DURHAM, N.C. (WNCN) – Deputies in Durham County have been working mandatory shifts in the Durham County Detention Facility as the county has been dealing with a growing shortage of detention officers.

Now, Sheriff Clarence Birkhead said deputies will have to take a course to become “dual certified” so they can continue working in the jail.

This comes as the number of vacancies in the Durham County Detention Facility has doubled — with 87 vacancies as of June 2022. That’s double the 44 vacancies the jail had in June 2021.

“It’s very serious, as is our law-enforcement shortage,” Birkhead said during an interview on Friday.

Birkhead said he never thought he would see this many detention officer vacancies.

“I don’t think anyone you would speak to today would say we forecasted this three years ago, four years ago or 10 years ago. Absolutely not,” he said.

Birkhead said as detention officers retire, the sheriff’s office is challenged with finding people who want to work in the profession.

“I think law enforcement has taken a hit, you’ve heard me say this before, over the past two or three years, it’s not as attractive as it has been,” Birkhead said. “That’s the national climate.”

Since last year, Birkhead said deputies have worked mandatory overtime shifts at the jail to help make up for the shortage.

But since the shortage has gotten worse in the last year, Birkhead said deputies will now be required to get dual certified to serve as both detention officers and law enforcement officers.

“That allows me to sort of mix-and-match, and move folks around as the need arises,” Birkhead said.

Birkhead said deputies will take a two-week course to get dual certified and that will start sometime this fall.

He said the good news is they have seen an increase in detention officer applicants recently.

This past week, the sheriff’s office started their Basic Detention Officer Academy at Durham Tech with 10 detention officer cadets.

Also, the Durham County Commissioners recently approved a salary increase for detention officers in Durham as they are now making $44,575, which Birkhead said is roughly a $5,000 salary increase.

“I am hopeful that the increase in salaries, as well as the great innovative programs and strategies that we have at the Durham County Sheriff’s Office, is going to attract more qualified applicants and certainly be able to retain them,” Birkhead said. “I do think we’ll turn this around in the next three years.”
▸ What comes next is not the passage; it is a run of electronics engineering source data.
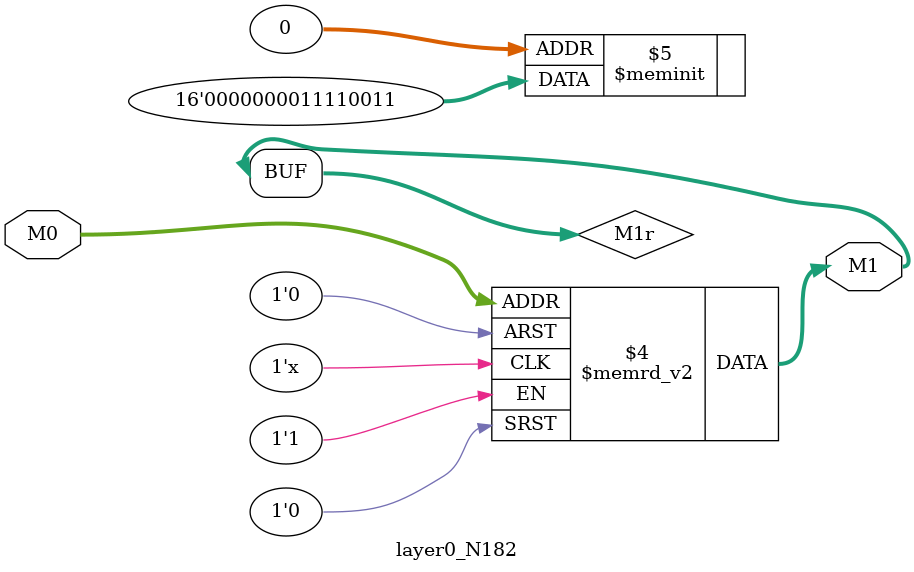
<source format=v>
module layer0_N182 ( input [2:0] M0, output [1:0] M1 );

	(*rom_style = "distributed" *) reg [1:0] M1r;
	assign M1 = M1r;
	always @ (M0) begin
		case (M0)
			3'b000: M1r = 2'b11;
			3'b100: M1r = 2'b00;
			3'b010: M1r = 2'b11;
			3'b110: M1r = 2'b00;
			3'b001: M1r = 2'b00;
			3'b101: M1r = 2'b00;
			3'b011: M1r = 2'b11;
			3'b111: M1r = 2'b00;

		endcase
	end
endmodule

</source>
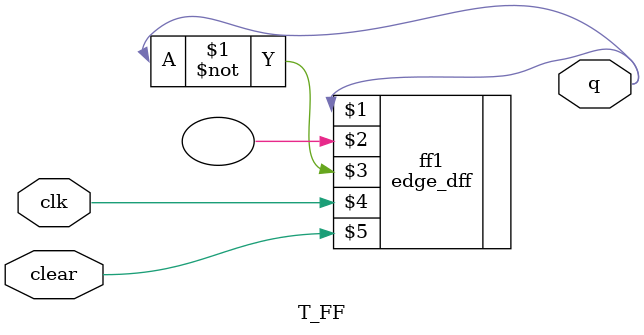
<source format=v>
`timescale 1ns / 1ps

// ±ßÑØ´¥·¢µÄT´¥·¢Æ÷, Ã¿¸öÊ±ÖÓÖÜÆÚ·­×ªÒ»´Î
module T_FF(output q, input clk, clear);

// µ÷ÓÃ(ÊµÀýÒýÓÃ)±ßÑØ´¥·¢µÄD´¥·¢Æ÷
// Êä³öqÈ¡·´ºó·´À¡µ½ÊäÈë
// ×¢ÒâD´¥·¢Æ÷µÄqbar¶Ë¿Ú²»ÐèÒª, ÈÃËüÐü¿Õ
edge_dff ff1(q, , ~q, clk, clear);

endmodule

</source>
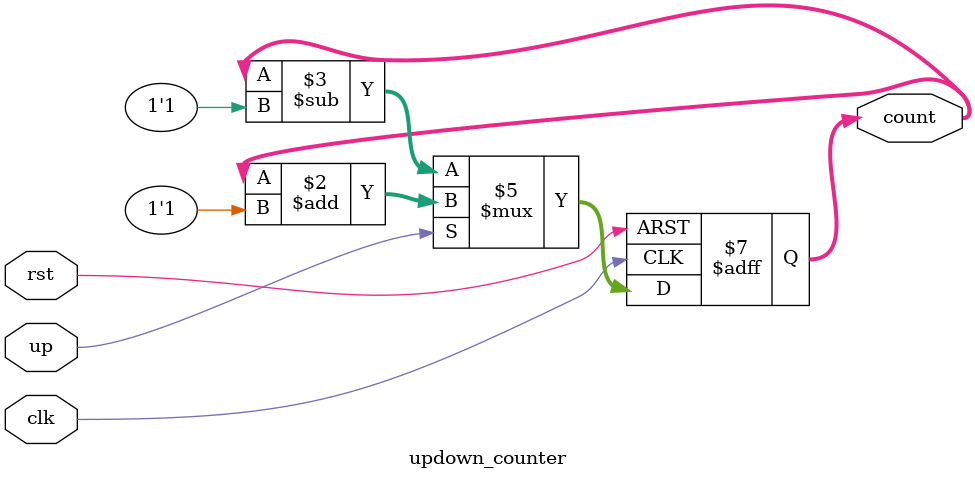
<source format=v>
module updown_counter(
 input clk,
 input rst,
 input up,
 output reg [3:0]count);
always @(posedge clk or posedge rst)begin
if(rst)
     count<=4'b0000;
else if (up)
      count<=count+1'b1;
else
      count<=count-1'b1;
end
endmodule

</source>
CBS 17 reached out to other counties and found that there are 101 detention officer vacancies in Cumberland County, out of 188 positions.

This means 53 percent of their positions are vacant.

In Wake County, 72 out of 165 detention officer positions are vacant, according to the Wake County Sheriff’s Office.

The Wake County Sheriff’s Office will have a job fair on Wednesday, July 13 from 8 a.m. to 4 p.m. at the Wake County Detention Center at 3301 Hammond Road.

Other counties that CBS 17 contacted, including Nash and Halifax counties said about 25 percent of their detention officer positions are vacant.

In Sampson County, the sheriff’s office said about 17 percent of their detention officer positions are vacant and they have also had deputies fill in at the jail to cover shifts.

In Orange County, the sheriff’s office will be expanding their detention officer staff when they open the jail location, and they will soon be looking to fill 15 more positions.